Even a batch of Northern California's finest Blue Dream failed to settle my stomach. I looked so wrought with uncertainty, my girlfriend handed me a Xanax hoping it would calm me down. I handed it back to her. Xanax comes in handy if there's a crying baby on a flight from JFK-LAX that won't shut the fuck up. For a bet on the NFL playoffs, I needed something stronger. Of the poppy derivative. Alas, black tar is not my bag, so I had to absorb the agony without any pharmaceutical enhancements.

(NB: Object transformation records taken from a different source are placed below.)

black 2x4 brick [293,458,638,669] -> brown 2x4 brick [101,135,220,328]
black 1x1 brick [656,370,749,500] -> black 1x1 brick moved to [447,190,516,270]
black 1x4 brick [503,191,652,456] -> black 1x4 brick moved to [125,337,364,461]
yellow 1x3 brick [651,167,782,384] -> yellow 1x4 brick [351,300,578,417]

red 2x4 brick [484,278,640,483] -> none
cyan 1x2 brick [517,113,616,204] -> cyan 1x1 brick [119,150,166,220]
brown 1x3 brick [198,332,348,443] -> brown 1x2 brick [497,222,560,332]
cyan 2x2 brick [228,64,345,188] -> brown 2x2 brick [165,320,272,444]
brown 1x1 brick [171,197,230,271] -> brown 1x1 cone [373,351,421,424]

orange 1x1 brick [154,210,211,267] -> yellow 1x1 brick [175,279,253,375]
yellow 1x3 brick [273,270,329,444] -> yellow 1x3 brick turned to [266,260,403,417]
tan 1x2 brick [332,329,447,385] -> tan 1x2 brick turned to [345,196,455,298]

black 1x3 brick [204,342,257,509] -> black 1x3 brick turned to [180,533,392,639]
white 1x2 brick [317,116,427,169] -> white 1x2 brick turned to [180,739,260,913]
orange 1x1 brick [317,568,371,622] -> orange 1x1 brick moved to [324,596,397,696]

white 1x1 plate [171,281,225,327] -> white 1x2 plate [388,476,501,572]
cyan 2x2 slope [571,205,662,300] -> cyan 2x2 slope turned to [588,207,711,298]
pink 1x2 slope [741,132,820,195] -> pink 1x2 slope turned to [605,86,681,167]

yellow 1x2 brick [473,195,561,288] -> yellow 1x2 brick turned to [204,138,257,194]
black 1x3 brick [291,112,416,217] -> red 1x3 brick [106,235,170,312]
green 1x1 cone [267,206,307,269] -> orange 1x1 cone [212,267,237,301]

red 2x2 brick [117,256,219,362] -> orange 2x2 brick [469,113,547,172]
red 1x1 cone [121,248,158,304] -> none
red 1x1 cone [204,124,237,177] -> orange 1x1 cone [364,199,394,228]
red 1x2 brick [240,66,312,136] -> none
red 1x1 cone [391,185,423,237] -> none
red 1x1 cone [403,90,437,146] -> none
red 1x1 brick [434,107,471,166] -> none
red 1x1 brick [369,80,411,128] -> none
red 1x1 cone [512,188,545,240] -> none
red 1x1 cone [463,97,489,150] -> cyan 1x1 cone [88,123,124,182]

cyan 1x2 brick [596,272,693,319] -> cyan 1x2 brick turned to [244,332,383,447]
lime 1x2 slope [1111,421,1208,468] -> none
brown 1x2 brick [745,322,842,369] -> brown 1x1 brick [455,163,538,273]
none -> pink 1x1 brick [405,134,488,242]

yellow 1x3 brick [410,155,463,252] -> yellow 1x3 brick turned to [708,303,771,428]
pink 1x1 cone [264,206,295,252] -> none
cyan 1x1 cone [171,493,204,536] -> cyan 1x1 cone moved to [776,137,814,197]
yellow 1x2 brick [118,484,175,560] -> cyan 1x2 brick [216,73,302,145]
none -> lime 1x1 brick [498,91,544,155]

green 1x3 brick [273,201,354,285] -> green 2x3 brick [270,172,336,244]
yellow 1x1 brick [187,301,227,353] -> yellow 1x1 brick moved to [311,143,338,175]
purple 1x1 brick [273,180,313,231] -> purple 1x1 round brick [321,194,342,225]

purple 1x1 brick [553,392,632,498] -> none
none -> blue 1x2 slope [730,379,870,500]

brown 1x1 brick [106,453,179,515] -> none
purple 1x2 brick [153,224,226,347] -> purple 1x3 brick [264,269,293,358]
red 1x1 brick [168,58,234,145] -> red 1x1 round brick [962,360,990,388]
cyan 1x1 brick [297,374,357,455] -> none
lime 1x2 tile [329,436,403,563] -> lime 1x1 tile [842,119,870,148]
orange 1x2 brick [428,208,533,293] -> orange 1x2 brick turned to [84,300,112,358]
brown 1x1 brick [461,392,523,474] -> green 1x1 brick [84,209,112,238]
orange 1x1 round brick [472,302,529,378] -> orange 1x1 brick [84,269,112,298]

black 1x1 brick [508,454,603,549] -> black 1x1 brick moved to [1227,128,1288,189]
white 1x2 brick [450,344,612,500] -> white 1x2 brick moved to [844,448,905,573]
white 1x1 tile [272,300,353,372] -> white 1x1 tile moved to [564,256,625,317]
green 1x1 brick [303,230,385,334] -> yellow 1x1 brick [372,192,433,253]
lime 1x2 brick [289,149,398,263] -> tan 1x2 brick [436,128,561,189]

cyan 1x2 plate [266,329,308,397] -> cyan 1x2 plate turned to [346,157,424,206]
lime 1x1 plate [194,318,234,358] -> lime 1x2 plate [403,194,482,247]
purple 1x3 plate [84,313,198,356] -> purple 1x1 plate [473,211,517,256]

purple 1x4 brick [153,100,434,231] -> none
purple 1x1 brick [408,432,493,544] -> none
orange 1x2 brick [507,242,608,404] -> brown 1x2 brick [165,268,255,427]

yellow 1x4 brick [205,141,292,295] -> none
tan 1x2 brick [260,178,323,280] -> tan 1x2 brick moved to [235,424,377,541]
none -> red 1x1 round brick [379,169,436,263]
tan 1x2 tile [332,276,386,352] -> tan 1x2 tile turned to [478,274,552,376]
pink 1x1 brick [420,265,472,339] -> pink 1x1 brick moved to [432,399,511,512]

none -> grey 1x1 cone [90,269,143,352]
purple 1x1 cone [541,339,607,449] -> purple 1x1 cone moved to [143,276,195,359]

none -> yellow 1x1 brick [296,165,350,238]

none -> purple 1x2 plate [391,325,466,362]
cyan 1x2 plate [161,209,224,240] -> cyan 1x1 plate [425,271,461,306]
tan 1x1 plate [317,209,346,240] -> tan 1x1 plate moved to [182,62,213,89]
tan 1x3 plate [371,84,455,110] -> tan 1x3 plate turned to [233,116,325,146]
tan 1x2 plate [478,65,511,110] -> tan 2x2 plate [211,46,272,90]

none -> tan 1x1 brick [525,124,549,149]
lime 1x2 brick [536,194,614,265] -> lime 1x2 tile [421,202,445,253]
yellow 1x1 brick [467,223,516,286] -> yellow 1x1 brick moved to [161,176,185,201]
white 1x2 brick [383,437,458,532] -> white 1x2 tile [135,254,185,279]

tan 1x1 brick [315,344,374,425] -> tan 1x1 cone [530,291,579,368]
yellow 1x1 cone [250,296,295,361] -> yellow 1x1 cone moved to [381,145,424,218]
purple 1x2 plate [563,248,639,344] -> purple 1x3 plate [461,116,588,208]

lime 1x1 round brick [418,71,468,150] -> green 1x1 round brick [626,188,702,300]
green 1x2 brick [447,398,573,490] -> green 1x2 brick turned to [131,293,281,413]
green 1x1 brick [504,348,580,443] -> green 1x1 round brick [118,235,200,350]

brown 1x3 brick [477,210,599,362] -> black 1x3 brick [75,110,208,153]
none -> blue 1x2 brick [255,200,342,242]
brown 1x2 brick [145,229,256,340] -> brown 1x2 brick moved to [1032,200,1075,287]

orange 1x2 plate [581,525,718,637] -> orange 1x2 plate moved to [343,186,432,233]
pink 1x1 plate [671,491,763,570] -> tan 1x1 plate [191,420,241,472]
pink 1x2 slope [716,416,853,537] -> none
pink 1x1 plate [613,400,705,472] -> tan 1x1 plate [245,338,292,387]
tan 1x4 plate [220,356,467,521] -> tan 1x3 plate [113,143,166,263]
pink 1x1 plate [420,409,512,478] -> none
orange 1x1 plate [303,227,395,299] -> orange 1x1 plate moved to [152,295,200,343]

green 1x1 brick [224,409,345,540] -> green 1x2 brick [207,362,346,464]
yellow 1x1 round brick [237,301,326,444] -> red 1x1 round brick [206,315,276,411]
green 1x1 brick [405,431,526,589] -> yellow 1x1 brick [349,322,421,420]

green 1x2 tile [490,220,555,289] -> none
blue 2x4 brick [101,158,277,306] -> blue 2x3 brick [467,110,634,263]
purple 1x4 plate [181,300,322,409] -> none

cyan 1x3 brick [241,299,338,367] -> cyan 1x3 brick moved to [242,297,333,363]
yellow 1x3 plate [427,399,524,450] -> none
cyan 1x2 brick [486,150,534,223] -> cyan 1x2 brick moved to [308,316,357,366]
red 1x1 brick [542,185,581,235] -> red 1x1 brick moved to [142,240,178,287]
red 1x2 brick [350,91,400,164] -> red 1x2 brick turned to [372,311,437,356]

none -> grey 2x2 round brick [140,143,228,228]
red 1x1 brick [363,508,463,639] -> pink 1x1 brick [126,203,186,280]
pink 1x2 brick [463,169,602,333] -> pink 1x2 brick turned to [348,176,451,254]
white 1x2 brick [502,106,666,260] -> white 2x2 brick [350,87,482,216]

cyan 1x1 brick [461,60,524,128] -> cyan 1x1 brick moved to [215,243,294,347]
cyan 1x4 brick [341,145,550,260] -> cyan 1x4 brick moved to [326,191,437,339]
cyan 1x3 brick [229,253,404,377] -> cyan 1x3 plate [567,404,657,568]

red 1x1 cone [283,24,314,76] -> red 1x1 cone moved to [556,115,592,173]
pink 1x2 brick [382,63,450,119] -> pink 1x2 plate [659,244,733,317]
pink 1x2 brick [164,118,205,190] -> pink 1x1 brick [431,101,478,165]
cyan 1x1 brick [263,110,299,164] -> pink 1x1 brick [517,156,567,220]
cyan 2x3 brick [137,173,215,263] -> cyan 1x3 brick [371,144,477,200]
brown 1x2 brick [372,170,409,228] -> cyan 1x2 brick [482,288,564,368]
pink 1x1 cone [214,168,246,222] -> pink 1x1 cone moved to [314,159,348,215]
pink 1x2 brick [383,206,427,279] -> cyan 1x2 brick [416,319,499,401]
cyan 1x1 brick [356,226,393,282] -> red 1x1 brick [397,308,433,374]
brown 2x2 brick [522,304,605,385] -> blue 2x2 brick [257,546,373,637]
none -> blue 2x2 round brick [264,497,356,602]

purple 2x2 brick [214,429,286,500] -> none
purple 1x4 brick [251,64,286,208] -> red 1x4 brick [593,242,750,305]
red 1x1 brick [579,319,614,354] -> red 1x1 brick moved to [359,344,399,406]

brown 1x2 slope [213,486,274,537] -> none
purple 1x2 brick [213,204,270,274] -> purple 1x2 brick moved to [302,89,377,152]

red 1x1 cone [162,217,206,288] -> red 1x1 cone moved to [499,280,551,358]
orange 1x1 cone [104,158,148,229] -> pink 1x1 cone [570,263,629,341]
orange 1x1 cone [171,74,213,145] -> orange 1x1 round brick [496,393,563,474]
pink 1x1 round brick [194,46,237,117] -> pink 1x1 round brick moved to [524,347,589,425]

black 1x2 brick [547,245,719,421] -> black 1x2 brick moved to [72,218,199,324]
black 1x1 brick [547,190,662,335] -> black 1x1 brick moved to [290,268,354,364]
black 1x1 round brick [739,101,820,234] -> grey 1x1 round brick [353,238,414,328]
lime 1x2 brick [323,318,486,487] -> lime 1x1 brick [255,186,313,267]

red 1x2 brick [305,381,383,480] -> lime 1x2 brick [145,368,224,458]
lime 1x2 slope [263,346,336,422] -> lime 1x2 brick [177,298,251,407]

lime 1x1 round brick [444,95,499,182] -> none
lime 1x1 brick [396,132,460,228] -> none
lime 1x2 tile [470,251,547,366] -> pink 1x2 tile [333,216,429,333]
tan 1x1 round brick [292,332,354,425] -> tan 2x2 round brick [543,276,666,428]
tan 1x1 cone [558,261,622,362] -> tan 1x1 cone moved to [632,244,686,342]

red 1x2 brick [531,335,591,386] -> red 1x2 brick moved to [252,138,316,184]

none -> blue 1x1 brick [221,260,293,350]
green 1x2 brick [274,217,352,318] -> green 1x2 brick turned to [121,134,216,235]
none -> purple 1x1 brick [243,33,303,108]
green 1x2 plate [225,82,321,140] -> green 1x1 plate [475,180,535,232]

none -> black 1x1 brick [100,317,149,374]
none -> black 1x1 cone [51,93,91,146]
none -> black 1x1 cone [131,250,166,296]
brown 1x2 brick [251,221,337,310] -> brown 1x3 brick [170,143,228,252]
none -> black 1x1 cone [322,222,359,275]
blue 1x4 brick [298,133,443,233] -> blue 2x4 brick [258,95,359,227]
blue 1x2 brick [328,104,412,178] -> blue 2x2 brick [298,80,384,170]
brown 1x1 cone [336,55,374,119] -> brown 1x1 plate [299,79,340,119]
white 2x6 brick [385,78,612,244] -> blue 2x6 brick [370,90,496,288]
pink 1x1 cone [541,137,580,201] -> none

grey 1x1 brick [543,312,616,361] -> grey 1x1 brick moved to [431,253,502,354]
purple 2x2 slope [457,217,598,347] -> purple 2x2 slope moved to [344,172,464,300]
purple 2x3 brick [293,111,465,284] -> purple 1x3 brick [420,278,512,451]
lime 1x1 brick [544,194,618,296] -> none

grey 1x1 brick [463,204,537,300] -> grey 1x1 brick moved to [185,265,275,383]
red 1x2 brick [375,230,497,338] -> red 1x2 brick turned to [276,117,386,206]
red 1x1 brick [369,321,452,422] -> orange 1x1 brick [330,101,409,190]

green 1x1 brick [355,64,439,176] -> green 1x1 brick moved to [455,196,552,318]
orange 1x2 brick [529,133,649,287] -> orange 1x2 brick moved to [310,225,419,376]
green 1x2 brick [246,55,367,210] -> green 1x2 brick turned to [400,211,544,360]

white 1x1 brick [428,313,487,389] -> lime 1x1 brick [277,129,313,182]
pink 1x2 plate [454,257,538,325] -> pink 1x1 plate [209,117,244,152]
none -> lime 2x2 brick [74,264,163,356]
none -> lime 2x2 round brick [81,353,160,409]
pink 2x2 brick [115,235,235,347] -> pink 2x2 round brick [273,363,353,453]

I hovered over the toilet at least a dozen times thinking I was ready to spew up my breakfast every time that the Ravens had to punt. I even bent over a bush in the alley thinking I was about to hurl. My head was spinning in both directions. I know drug addicts that pay top dollar for the same buzz. I've dabbled and experimented with my share of illicit products. Nothing matches the high you achieve the moment you cash a winning sports bet.
Hardcore gambling addicts in GA meetings all over America will tell you that the best part is the rush that happens before the outcome of a bet. That's why people buy lottery tickets -- their heads swell with sugar plum dreams about what they'll do with their windfall worth millions of dollars.
That's why you play craps -- to feel the tidal wave pick you up and you get that moment of weightlessness before you're tossed away and crash into a coral reef.
That's why you play poker -- to utter that silent prayer to the poker gods, begging for that one-outer to spike on the river.
What's a bigger rush? The moment before the dealer flips over the river? Or when the card is revealed?
Depending on how you answer that question will determine what type of person you are in life. Sure, I can say that I thrive on the moment before it happens, but live for the actual outcome. I can say that, but we all know better. The rush before the rush. I play for the rush. I play for the rush before the rush. I even get goosebumps writing about the rush before the rush before the rush.
I'm a sick sick man. And I can't wait until next weekend.